(1)
Includes 500,000 shares owned by the First Tracks, LLC Irrevocable Trust FBO Mikhail Gregory Kaminski, 500,000 shares owned by the First Tracks, LLC Irrevocable Trust FBO Kylie Elizabeth Kaminski, 500,000 shares owned by the First Tracks, LLC Irrevocable Trust FBO Katrina Johanna Kaminski, and 500,000 shares owned by the First Tracks, LLC Irrevocable Trust FBO Colette Christine Kaminski (the "Trusts"), all for which the reporting person serves as the trustee. The reporting person may be deemed to have voting and investment power over the shares held by the Trusts, but disclaims beneficial ownership of such shares.
(2)
Based on 18,336,032 shares of Common Stock outstanding of the Company on June 7, 2013, as reported by the Company in its Current Report on Form 8-K, as filed with the Securities and Exchange Commission on June 7, 2013.
Item 1.
Security and Issuer
This Statement on Schedule 13D relates to the common stock (the Common Stock) of Talon Real Estate Holding Corp., a Utah corporation (the Company). The principal executive offices of the Company are at 5500 Wayzata Boulevard, Suite 1070, Minneapolis, Minnesota 55416.
Item 2.
Identity and Background
The reporting person filing this Statement is Thomas F. Dougherty, a U.S. citizen, whose business address is 80 South Eighth Street, Suite 2000, Minneapolis, Minnesota 55402. Mr. Dougherty is an attorney with Lommen, Abdo, Cole, King & Stageberg, P.A. with a principal address located at 80 South Eighth Street, Suite 2000, Minneapolis, Minnesota 55402.

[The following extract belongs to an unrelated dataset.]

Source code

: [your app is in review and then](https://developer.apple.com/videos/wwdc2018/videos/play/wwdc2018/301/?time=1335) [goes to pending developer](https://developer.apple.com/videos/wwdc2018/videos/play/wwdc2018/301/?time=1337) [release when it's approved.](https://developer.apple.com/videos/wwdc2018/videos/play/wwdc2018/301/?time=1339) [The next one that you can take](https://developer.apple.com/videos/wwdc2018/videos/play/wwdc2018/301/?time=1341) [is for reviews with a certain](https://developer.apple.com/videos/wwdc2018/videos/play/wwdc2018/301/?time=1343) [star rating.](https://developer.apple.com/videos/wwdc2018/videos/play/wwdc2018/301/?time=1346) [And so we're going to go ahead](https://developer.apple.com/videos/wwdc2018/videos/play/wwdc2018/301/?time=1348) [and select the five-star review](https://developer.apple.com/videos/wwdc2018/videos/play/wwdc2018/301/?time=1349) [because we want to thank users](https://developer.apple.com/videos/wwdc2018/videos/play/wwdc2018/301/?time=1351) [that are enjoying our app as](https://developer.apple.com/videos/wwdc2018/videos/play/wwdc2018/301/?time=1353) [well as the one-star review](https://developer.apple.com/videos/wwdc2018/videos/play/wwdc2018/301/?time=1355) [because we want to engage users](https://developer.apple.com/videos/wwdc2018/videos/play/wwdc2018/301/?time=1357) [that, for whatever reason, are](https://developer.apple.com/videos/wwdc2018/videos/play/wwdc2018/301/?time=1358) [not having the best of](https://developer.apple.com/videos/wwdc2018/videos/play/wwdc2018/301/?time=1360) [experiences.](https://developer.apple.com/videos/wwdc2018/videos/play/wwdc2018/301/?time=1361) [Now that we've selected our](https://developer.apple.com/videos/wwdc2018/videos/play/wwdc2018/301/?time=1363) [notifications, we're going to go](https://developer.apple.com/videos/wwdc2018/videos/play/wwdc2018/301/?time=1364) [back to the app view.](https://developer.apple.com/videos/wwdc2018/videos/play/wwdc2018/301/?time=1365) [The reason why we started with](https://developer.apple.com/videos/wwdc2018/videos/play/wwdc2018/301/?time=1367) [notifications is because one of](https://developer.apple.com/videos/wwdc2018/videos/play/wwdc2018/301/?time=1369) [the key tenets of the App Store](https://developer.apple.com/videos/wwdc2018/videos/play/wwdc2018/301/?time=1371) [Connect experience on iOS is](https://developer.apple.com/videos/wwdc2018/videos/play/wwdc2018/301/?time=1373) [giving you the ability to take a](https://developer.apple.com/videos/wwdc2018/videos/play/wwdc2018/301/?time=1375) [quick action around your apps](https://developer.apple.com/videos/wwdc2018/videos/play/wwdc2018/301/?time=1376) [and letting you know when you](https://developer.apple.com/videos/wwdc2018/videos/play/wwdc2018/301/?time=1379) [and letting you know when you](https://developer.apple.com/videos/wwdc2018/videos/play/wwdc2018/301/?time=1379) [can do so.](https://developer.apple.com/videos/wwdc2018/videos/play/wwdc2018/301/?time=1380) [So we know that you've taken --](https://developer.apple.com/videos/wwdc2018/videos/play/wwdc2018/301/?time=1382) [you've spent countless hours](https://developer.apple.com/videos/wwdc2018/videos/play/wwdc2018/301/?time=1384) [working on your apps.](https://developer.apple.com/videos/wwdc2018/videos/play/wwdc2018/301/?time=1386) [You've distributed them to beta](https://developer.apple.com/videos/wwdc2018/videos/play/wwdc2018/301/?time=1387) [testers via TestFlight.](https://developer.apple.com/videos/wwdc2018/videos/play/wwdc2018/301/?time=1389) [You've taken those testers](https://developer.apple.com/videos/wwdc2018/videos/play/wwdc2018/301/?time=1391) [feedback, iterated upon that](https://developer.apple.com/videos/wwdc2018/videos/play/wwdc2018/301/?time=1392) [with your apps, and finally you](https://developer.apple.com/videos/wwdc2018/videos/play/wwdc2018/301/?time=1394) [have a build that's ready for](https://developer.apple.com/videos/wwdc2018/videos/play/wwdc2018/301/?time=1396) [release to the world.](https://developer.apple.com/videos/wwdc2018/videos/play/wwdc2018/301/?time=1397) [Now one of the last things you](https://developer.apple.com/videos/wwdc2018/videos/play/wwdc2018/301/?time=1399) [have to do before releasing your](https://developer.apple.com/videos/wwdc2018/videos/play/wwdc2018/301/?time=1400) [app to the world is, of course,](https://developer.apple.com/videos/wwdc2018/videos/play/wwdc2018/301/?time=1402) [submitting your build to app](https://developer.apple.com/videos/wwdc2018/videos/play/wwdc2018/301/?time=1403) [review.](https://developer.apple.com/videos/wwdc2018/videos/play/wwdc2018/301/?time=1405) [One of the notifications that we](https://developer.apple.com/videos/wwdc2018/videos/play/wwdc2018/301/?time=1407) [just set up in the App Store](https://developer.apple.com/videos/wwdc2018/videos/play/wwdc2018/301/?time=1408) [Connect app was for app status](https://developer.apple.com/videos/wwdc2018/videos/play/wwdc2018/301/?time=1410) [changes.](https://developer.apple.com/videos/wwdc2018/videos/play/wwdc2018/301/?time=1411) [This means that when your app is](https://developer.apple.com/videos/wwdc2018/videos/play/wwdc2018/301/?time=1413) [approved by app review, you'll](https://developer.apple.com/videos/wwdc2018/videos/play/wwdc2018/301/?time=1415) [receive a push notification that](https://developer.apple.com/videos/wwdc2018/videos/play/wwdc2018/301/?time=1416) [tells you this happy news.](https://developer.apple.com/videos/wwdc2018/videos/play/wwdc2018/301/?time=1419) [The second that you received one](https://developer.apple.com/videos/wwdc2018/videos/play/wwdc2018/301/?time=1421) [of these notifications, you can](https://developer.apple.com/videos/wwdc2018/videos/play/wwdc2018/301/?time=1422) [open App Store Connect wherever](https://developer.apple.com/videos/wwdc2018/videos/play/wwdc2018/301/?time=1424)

During the last five years, the reporting person has not been convicted in a criminal proceeding (excluding traffic violations or similar misdemeanors) nor has he been a party to a civil proceeding of a judicial or administrative body of competent jurisdiction as a result of which he was or is subject to a judgment, decree or final order enjoining future violations of, or prohibiting or mandating activities subject to, federal or state securities laws or finding any violation with respect to such laws.
Item 3.
Source and Amount of Funds or Other Consideration
On June 7, 2013, the Company entered into a contribution agreement pursuant to which the Company acquired the reporting persons interest in 5130 Industrial Street, LLC in exchange for Common Stock of the Company. The reporting person acquired 40,000 shares of such stock in exchange for his membership interests in 5130 Industrial Street, LLC.
On June 7, 2013, the Company entered into a contribution agreement pursuant to which the Company acquired the Trusts interests in Talon Real Estate, LLC in exchange for Common Stock of the Company. The Trusts acquired 2,000,000 shares of such stock in exchange for all of their membership interests in Talon Real Estate, LLC.
Item 4.
Purpose of Transaction
The reporting person holds his shares of the Common Stock of the Company for investment purpose, as do the Trusts. The reporting person and the Trusts may, from time to time, depending on market conditions and other considerations, purchase additional shares or dispose of some or all of the shares he currently holds.
Except as set forth above, the reporting person has no plans nor proposals which relate to or would result in any of the actions enumerated in clauses (a)-(j) of Item 4 of Schedule 13D under the Securities Exchange Act of 1934, as amended.
Item 5.
Interest in Securities of the Issuer
The Company is believed to have 18,336,032 shares of Common Stock outstanding. The reporting person beneficially owns 2,040,000 shares or approximately 11.1% of the outstanding Common Stock of the Company and has sole power to vote or to direct the vote and sole power to dispose of or to direct the disposition of such shares. The reporting person does not own or have the right to acquire, directly or indirectly, any additional shares of Common Stock of the Company.
Except for the transactions described in Item 3 above, during the past sixty days there have been no transactions in shares of Common Stock of the Company by the reporting person.
Item 6.
Contracts, Arrangements, Understandings or Relationships with Respect to Securities of the Issuer
Except as set forth in Item 4 of this Schedule 13D, to the best knowledge of the reporting person, there are no other contracts, arrangements, understandings or relationships (legal or otherwise) between the reporting person and any other person with respect to any securities of the Company, including, but not limited to, transfer or voting of any securities, finders fees, joint ventures, loan or option arrangements, puts or calls, guarantees of profits, division of profits or losses, or the giving or withholding of proxies.
Item 7.
Material to Be Filed as Exhibits
None.
SIGNATURE
After reasonable inquiry and to the best of my knowledge and belief, I certify that the information set forth in this statement is true, complete and correct.